Biologically Plausible Neural Networks for Simulating Brain Dynamics and Inferring Connectivity

We present Cerebrum, a novel framework that bridges biologically plausible neural networks with rigorous mathematical modeling. By grounding neural network simulations in a range of empirically-founded neuronal models (Hodgkin–Huxley, Izhikevich, and Adaptive Exponential Integrate-and-Fire), Cerebrum captures dynamics from intricate ion channel kinetics to general, large-scale network behavior. Our methodology integrates these mathematical models within a unified simulation pipeline, featuring mechanisms for short-term synaptic plasticity, precise state integration via the Runge-Kutta and Euler methods, and refractory spike regulation. We use a Graph Attention Network (GAT), to infer synaptic connectivity directly from dynamic activity patterns.

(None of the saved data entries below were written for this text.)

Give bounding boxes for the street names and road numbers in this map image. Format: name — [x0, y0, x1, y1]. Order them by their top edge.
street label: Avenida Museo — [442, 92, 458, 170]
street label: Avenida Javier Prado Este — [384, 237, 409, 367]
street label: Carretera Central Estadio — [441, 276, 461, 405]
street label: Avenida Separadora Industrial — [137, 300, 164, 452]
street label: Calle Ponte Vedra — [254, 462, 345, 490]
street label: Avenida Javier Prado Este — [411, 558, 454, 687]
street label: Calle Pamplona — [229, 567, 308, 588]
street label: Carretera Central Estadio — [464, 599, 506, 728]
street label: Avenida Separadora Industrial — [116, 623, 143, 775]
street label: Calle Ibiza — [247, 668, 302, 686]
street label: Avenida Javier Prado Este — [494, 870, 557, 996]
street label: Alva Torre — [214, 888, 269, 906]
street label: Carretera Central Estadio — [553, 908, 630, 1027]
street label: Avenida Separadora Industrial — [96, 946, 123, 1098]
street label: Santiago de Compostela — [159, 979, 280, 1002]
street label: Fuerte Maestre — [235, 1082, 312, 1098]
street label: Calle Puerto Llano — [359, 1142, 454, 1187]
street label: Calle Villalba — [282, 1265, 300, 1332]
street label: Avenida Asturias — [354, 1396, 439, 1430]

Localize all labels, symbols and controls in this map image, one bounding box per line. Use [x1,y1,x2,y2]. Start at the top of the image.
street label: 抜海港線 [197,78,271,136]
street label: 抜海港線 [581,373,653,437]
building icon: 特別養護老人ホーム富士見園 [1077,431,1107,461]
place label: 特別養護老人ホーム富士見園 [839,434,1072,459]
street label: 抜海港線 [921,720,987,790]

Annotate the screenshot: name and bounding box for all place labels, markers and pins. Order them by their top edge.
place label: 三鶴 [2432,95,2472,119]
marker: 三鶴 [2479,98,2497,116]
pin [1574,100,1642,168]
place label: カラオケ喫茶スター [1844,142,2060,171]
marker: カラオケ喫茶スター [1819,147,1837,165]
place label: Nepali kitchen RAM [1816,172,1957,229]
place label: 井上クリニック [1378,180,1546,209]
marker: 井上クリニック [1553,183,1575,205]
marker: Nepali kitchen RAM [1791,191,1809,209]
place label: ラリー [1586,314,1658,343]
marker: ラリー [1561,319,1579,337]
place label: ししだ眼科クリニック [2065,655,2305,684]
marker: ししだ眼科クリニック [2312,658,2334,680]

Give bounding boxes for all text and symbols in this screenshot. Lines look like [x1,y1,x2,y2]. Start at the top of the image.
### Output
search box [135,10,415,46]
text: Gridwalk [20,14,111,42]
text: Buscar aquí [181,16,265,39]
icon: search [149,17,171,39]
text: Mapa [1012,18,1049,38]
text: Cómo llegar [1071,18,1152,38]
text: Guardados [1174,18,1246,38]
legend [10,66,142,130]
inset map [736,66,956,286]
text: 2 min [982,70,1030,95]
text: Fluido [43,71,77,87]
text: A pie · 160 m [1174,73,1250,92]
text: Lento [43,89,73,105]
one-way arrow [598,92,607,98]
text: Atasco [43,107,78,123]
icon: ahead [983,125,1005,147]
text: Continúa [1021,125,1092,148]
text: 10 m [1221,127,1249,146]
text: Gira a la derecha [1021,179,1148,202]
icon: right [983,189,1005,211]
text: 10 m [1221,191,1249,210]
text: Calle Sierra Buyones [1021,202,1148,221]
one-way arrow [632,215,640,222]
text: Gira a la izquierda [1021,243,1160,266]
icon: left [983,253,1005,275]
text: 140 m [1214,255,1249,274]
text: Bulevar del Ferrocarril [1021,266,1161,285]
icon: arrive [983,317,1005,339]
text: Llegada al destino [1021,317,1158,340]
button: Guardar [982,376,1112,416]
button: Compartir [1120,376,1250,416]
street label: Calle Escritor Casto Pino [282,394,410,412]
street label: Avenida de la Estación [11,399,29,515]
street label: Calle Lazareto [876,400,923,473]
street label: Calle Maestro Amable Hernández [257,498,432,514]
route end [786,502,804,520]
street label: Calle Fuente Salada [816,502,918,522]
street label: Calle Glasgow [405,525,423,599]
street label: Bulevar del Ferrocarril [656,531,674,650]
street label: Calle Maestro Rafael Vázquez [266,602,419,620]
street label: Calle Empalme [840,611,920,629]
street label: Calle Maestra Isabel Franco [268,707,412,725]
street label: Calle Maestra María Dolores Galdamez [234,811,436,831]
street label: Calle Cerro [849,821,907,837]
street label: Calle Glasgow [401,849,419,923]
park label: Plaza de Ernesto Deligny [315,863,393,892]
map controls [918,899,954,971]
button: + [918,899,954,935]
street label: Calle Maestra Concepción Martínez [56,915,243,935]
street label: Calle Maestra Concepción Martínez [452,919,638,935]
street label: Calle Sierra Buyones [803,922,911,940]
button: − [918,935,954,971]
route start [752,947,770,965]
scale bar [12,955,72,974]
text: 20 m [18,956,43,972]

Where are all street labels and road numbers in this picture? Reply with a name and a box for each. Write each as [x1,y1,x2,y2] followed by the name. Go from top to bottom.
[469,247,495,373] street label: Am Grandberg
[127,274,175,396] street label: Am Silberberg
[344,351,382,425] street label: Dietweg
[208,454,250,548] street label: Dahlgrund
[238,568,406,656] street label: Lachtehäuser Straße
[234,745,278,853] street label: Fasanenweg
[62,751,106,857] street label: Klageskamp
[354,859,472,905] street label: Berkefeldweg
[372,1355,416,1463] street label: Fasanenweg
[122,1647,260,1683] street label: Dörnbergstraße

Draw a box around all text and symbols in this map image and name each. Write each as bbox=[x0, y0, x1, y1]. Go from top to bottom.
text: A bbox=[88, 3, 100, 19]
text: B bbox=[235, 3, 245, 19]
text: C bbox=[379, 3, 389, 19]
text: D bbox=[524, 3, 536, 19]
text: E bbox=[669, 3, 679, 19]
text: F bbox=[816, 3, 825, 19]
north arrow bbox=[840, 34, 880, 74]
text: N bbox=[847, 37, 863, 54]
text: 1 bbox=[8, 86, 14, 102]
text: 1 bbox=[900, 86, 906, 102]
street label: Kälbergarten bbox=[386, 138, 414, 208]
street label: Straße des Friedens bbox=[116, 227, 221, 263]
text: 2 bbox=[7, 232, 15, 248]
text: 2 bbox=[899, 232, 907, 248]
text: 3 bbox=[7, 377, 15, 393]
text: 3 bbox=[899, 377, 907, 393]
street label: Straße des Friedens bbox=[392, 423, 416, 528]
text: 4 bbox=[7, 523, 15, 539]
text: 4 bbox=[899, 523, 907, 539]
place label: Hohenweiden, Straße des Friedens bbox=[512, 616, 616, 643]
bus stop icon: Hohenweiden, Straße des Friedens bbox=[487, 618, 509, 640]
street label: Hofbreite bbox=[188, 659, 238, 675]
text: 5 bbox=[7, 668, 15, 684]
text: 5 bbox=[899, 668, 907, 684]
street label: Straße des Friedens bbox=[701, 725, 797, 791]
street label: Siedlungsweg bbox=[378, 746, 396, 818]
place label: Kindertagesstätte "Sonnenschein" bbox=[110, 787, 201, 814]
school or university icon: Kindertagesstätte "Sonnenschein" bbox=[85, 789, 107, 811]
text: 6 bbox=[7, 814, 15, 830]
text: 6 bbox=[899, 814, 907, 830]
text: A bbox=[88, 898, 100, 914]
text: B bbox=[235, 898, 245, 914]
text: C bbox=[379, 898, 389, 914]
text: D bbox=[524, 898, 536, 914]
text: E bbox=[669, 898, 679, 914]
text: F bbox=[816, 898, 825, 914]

This approach not only ensures biological realism but also facilitates robust connectivity reconstruction across diverse network topologies, including Erdős–Rényi, Small-World, and Scale-Free architectures. Results demonstrate that our framework reliably reproduces key neuronal firing patterns and synchronization phenomena, while its modular design paves the way for scalable investigations into the interplay between network structure and neural dynamics. Cerebrum thus offers a powerful tool for advancing both theoretical and applied aspects of computational neuroscience.